▸ **Instruções de trabalho**
**A.** Reproduza fielmente a parte do trecho sobre grupos nacionais e internacionais de direitos humanos que começa nas palavras "Os grupos nacionais trazem" e termina depois de "de programas educacionais.".
**B.** Reescreva em forma de lista o parágrafo do trecho sobre grupos nacionais e internacionais de direitos humanos que começa com "Os grupos nacionais trazem", mantendo seus fatos principais.
**C.** Estenda o trecho sobre grupos nacionais e internacionais de direitos humanos, escrevendo a continuação a partir de sua última frase.

▸ **Trecho da fonte**

┌──

Os grupos nacionais trazem um conhecimento íntimo de seus países, conexões mais estreitas com vítimas e testemunhas e maior acesso a jornalistas e autoridades locais. Eles são a primeira fonte de conselho e estratégia para grupos internacionais, na medida em que definem suas agendas e realizam pesquisas e advocacy. Os grupos nacionais também estão em posição melhor para prestar apoio direto ao longo do tempo às comunidades vitimadas, seja por meio de ação judicial ou de programas educacionais.

Por sua vez, os grupos internacionais trazem a credibilidade que vem de realizarem há muito tempo investigações em muitos países e situações em todo o mundo. Em geral, eles têm maior acesso à mídia internacional, bem como aos governos ocidentais que têm sido importantes, ainda que inconsistentes, apoiadores externos nas questões de direitos humanos. Essas conexões possibilitam que os grupos internacionais se manifestem publicamente quando ameaças à segurança forçam os grupos nacionais a serem mais cautelosos e defender colegas nacionais quando enfrentam perseguições.

└──

Registros de uma coleção de dados
┌──

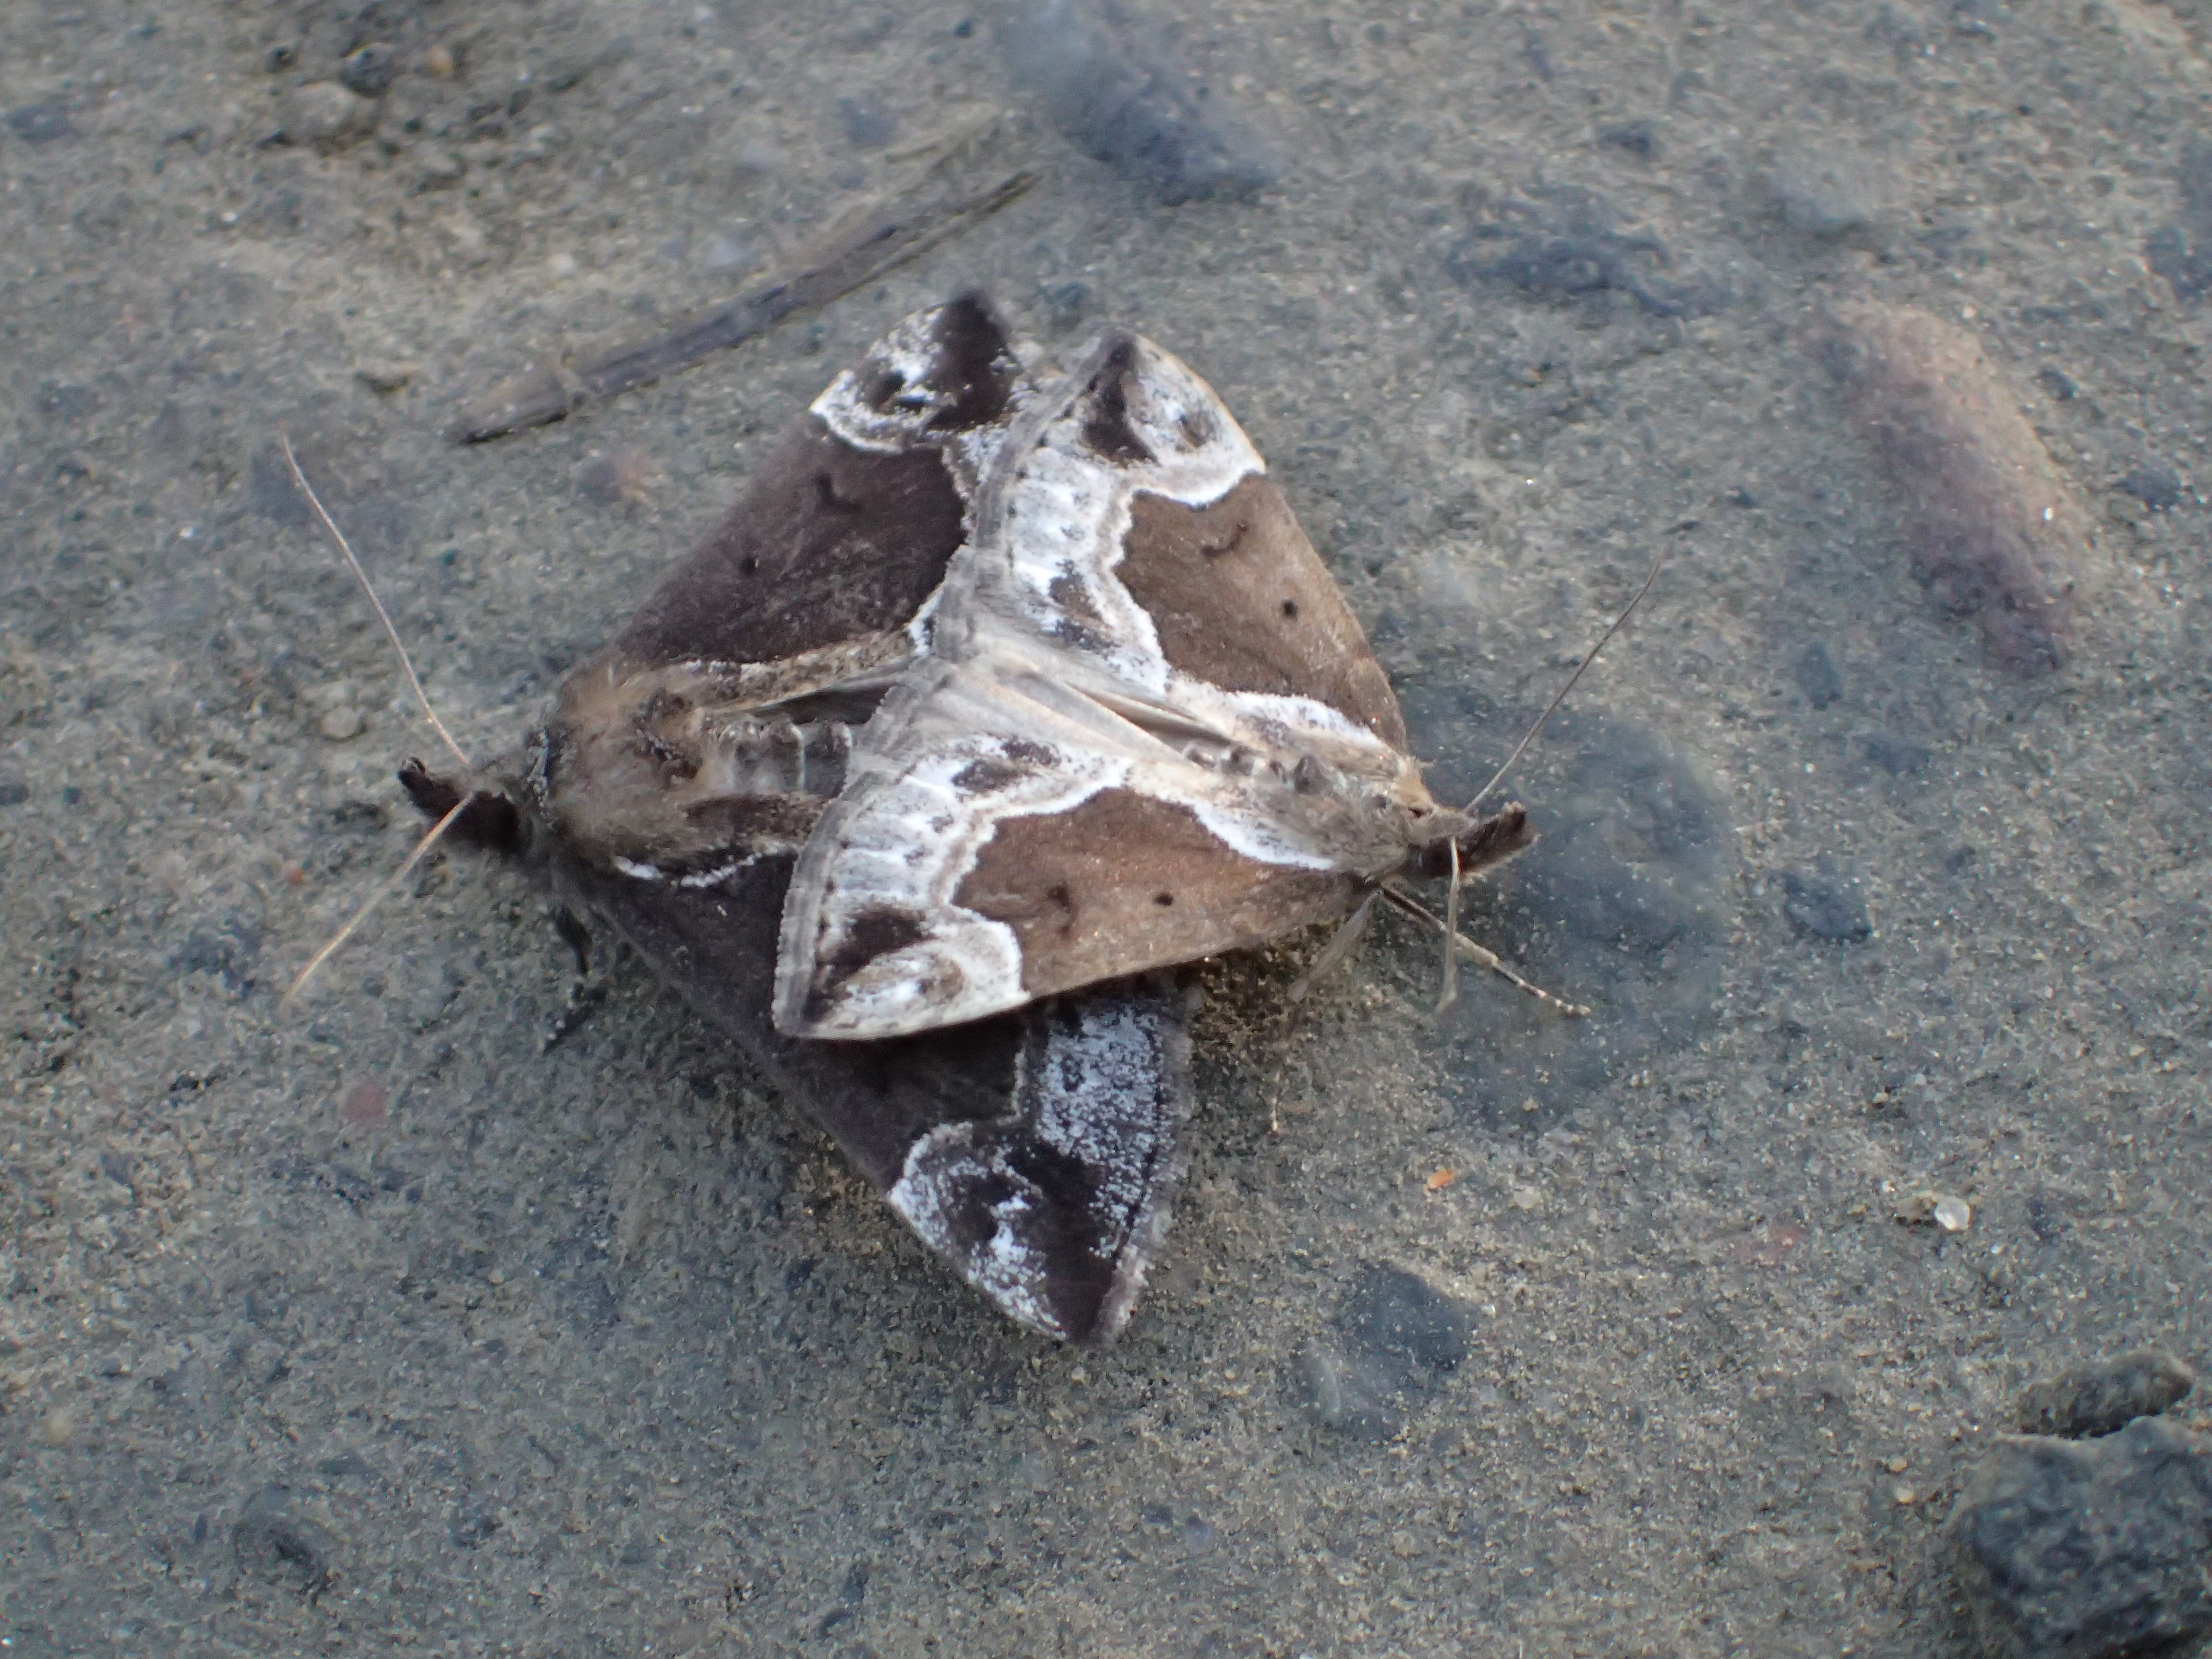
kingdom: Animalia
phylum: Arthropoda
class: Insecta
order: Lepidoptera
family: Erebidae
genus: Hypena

└──
┌──

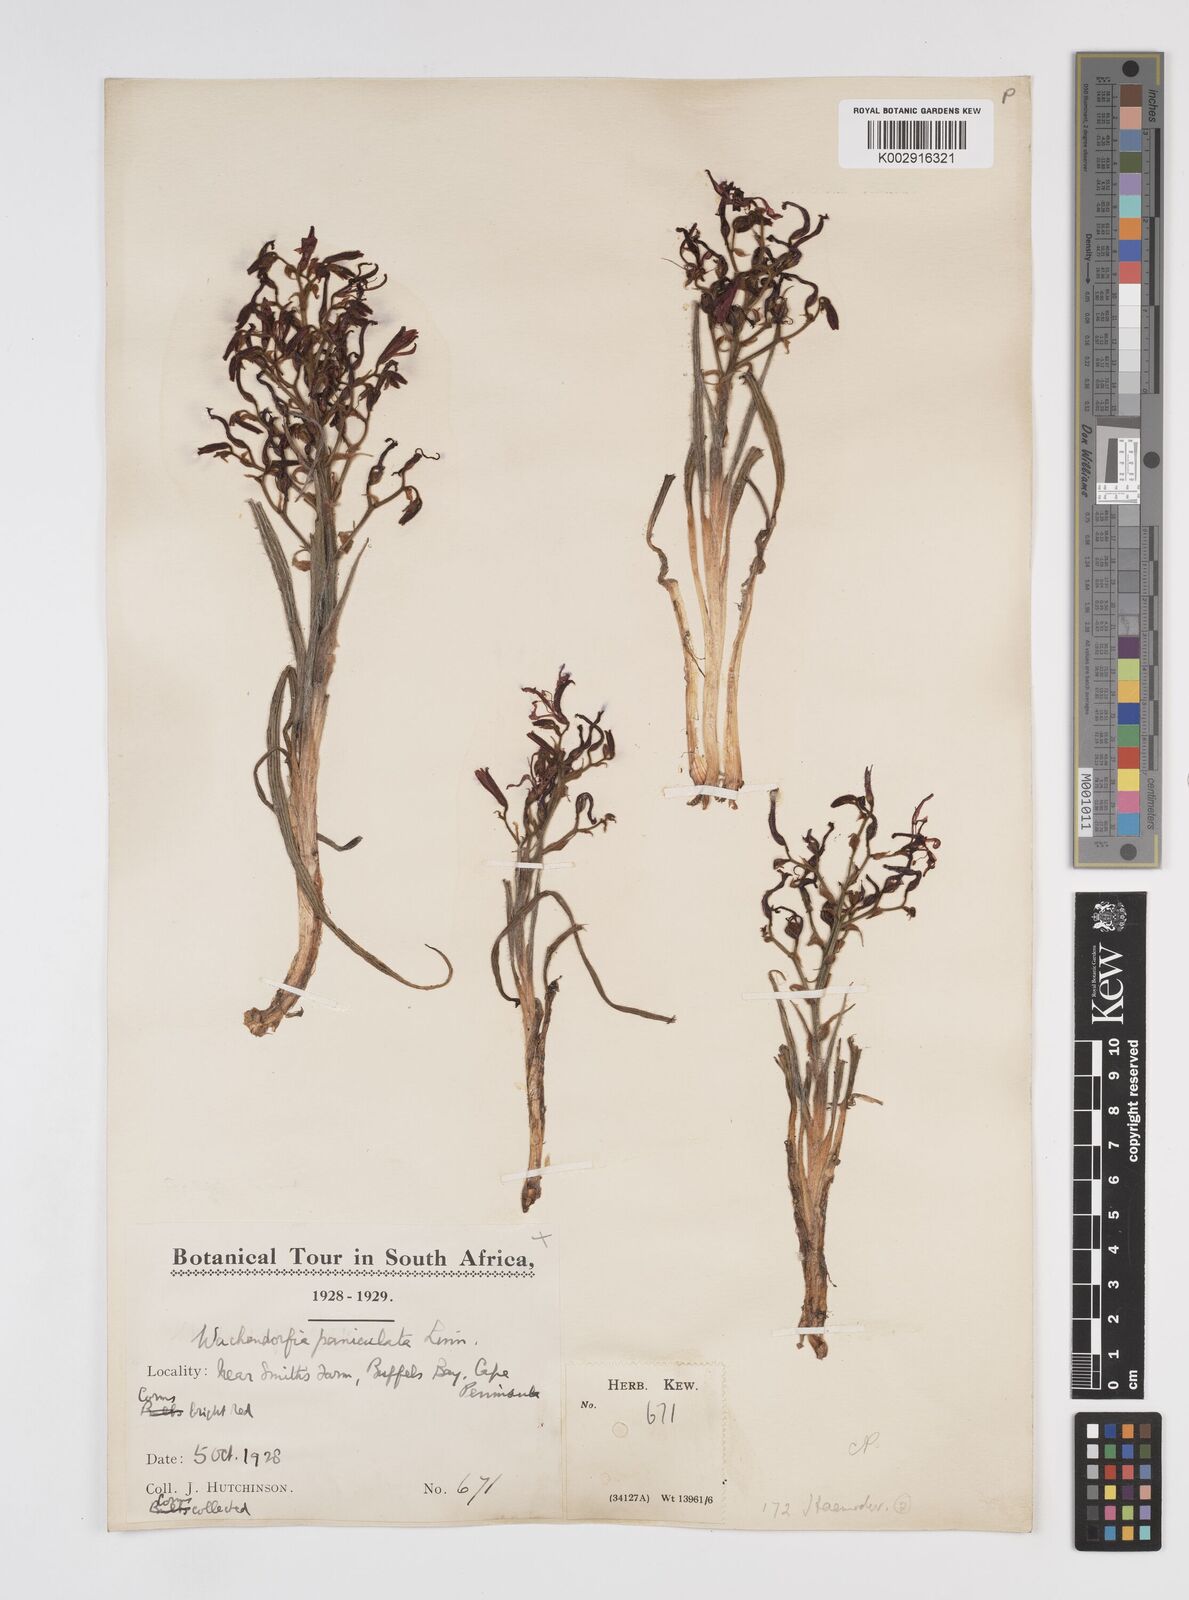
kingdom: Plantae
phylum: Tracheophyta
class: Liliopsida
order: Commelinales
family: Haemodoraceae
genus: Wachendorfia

└──
┌──

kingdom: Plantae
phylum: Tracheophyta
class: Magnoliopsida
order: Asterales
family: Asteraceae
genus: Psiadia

└──

▸ **Respostas do exercício**
**A.**
Os grupos nacionais trazem um conhecimento íntimo de seus países, conexões mais estreitas com vítimas e testemunhas e maior acesso a jornalistas e autoridades locais. Eles são a primeira fonte de conselho e estratégia para grupos internacionais, na medida em que definem suas agendas e realizam pesquisas e advocacy. Os grupos nacionais também estão em posição melhor para prestar apoio direto ao longo do tempo às comunidades vitimadas, seja por meio de ação judicial ou de programas educacionais.

**B.**
- Conhecem intimamente seus países.
- Têm conexões mais estreitas com vítimas e testemunhas.
- Têm maior acesso a jornalistas e autoridades locais.
- São a primeira fonte de conselho e estratégia para os grupos internacionais, que definem suas agendas e realizam pesquisas e advocacy.
- Estão em melhor posição para apoiar diretamente, ao longo do tempo, as comunidades vitimadas, por meio de ação judicial ou de programas educacionais.

**C.**
No que diz respeito à política externa, os grupos internacionais têm os recursos e o alcance geográfico para saber sobre violações no exterior que um grupo de determinado país ou o seu governo podem querer enfrentar. Com frequência, os grupos internacionais também têm mais conhecimento sobre debates em fóruns internacionais nos quais seus congêneres nacionais podem querer se envolver. É raro que um ministério de relações exteriores, e muito menos um grupo nacional, tenha os recursos para conhecer em detalhes o que está acontecendo em lugares tão díspares como Síria, Birmânia, República Centro Africana, Coreia do Norte, Estados Unidos ou em qualquer das dezenas de outros países que exigem atenção internacional e onde grupos internacionais como a Human Rights Watch trabalham habitualmente.

A parceria entre grupos nacionais e internacionais sempre teve seus momentos de dificuldade – mal-entendidos nascidos de perspectivas, prioridades e recursos diferentes. Mas a divisão geográfica típica entre os dois tipos de grupos tem levado geralmente a uma divisão natural e saudável do trabalho.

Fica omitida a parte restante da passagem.